The president’s deeply obtuse lenses permit him to hail himself as a nationalist while trading in politics of hierarchical inequity and ethnic disposability; to imagine himself as ‘hardworking’, while actually sequestered in parasitic indolence. His inflated sense of entitlement deflates his sense of shame as he frequently departs his own country for the United Kingdom for prolonged healthcare massages paid for by his “lazy” nationals. The tragedy is that millions had bought into his delusional self-affirmation — delusions of righteousness, of competence, of empathy, and of reformism. The reality is that President Buhari has always been incapable of producing a different script for an angry grieving nation. He lacks the capacity for seeing the truth, of owning who he really is. He cannot acknowledge and cannot own his lack of integrity, nor his incapacity for empathetic oversight of any part of the nation other than his little space of origin, identity, and identification.

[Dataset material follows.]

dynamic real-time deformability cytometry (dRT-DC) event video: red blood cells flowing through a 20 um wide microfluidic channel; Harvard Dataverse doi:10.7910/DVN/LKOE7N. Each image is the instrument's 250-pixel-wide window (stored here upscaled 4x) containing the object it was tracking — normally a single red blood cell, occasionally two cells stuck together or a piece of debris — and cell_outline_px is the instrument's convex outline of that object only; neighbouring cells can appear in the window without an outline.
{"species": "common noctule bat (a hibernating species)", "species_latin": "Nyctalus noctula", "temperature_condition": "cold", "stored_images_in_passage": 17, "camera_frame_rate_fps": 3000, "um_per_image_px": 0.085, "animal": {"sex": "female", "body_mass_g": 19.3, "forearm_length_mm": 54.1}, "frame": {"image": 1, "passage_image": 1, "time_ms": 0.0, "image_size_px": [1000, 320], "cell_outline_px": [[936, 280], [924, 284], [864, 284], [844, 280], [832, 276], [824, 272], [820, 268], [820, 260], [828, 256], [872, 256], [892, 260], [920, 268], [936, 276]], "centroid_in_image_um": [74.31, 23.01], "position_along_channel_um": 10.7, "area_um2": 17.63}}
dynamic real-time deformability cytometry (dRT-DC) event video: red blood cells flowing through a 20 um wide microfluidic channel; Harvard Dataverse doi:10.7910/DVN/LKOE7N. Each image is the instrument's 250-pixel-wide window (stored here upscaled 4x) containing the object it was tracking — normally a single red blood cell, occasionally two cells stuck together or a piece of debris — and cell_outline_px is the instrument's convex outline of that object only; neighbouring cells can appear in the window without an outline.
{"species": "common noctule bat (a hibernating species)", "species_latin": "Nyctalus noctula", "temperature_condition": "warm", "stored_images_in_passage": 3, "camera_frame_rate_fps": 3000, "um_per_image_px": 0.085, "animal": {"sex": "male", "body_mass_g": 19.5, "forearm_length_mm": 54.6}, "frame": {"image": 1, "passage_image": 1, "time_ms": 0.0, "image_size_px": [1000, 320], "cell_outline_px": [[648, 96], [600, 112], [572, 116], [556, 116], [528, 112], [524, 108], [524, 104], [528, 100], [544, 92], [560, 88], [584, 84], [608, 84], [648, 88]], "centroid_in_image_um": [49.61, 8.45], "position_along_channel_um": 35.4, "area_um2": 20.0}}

He is in many respects, a soul brother of the current US president — more given to the business of divisiveness than reconciliation; of violence rather than peace; of elimination of the opposition than a respectful and safe dissension; and of assaults rather than protection.
As we continue this long struggle against police brutality and state violence, we have to continue to fight to ensure that perhaps someday citizens will vote soberly, without hyped-up fervor, remembering that most, (but not all), of those who rise to the top of a corrupt political edifice are often the most skilled in the arts of corrupt politics with complicated relationships with their deep-pocket sponsors and handlers. They will remember that those who successfully negotiate a violent political arena are often the most committed to maintaining the same scaffolding of brutality and criminality that catapulted them to fame. We must hold onto these truths so that we can protect another generation from being pre-sentenced to abuse, violence, and death; and prevent them from feting the same cynical despots who will eventually callously execute them, as President Buhari has done by his actions, inactions and consenting silence.
President Buhari, your assent to extra-judicial assassinations is no surprise.
But this nation has brought you into the dock, indicted, and judged you, and found you unworthy of the office you hold.
To all courageous and ethically driven activists, Onward then … Aluta Continua!
Peyi Soyinka-Airewele | October, 2020









Thanks Dr. Peyi Soyinka-Airewele for your commentary about the heartless, destructive leadership of Nigeria, the “courageous and ethically driven activists,” and your beautiful short bio!